## 任务要求
请照原样抄录下方条目中从含有“All within the sources. See [lib/](./lib)”的那一行到含有“Version: 1.0.1”的那一行，首尾两行都包括在内。答案中不要包含图片。

----

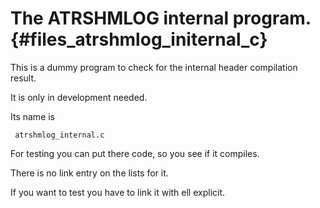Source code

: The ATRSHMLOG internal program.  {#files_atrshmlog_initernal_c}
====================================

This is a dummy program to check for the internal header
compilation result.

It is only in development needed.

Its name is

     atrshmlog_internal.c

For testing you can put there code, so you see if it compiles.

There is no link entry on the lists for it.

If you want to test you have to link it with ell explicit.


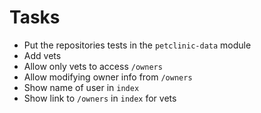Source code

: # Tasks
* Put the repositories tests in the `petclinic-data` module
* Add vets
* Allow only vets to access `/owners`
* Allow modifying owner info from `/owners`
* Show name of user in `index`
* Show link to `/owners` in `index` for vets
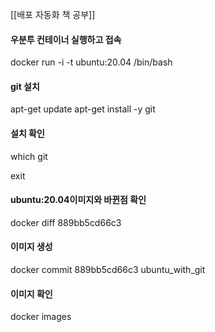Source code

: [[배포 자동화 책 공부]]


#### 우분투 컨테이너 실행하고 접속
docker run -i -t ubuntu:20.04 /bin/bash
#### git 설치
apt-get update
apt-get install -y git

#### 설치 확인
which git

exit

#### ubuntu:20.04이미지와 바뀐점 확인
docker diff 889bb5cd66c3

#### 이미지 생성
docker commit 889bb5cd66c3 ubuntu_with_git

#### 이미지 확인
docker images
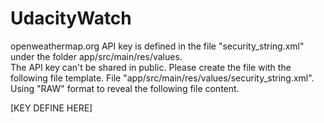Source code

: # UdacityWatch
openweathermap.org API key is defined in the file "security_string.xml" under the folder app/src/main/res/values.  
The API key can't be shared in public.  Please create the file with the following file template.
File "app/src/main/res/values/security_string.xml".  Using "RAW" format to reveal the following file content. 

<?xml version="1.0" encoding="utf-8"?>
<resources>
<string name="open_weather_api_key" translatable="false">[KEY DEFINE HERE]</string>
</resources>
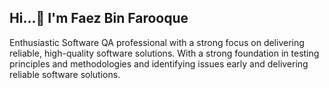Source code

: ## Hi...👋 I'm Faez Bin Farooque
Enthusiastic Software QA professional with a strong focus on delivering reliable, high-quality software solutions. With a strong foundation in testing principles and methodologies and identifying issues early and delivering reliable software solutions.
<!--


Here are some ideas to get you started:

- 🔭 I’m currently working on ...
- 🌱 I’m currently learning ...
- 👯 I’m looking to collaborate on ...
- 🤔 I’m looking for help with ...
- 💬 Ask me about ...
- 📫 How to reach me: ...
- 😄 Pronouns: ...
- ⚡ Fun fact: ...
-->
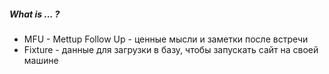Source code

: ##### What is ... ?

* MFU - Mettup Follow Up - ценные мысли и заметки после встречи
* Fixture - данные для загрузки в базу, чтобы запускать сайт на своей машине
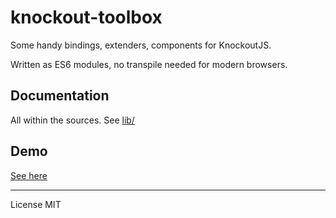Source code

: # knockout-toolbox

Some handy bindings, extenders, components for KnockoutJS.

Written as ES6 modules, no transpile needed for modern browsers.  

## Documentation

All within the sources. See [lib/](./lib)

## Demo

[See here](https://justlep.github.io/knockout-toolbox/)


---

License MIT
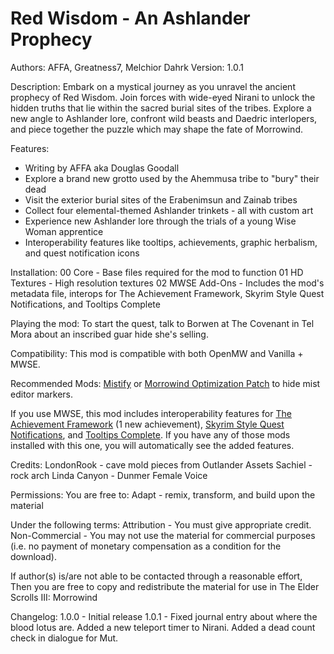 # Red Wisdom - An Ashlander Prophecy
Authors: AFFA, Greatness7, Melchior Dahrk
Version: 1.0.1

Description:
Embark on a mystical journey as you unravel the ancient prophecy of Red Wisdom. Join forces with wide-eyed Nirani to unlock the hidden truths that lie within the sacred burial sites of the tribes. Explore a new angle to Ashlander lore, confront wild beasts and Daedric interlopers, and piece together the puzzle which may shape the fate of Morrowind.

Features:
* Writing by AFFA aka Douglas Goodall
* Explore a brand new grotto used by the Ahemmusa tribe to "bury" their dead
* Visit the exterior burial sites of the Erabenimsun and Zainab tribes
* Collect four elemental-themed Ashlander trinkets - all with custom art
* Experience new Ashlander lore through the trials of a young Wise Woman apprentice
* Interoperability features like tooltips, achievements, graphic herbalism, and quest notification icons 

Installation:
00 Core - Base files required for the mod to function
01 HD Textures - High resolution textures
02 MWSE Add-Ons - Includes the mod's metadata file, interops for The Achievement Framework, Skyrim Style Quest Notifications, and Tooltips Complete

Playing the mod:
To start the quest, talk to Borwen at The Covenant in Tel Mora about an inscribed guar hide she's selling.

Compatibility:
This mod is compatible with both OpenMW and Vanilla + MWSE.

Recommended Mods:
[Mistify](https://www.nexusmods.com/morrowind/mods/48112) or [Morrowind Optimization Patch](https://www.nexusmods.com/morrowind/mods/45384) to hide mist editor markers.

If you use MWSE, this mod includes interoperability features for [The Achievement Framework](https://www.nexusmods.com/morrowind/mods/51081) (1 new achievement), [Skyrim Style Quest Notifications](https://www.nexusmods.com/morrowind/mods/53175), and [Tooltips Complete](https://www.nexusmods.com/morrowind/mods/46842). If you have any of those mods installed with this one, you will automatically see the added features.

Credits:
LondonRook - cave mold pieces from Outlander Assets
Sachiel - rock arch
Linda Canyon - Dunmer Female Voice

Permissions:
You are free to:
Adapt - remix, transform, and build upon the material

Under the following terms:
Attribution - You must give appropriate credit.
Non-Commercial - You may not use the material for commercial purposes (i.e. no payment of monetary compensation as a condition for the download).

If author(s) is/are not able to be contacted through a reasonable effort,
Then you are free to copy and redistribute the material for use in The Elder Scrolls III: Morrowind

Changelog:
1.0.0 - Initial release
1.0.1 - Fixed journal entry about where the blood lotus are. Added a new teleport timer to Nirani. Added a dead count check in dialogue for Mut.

----

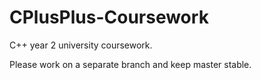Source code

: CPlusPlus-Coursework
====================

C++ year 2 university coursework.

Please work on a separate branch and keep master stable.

----

## 任务结果
All within the sources. See [lib/](./lib)

## Demo

[See here](https://justlep.github.io/knockout-toolbox/)


---

License MIT
 # Red Wisdom - An Ashlander Prophecy
Authors: AFFA, Greatness7, Melchior Dahrk
Version: 1.0.1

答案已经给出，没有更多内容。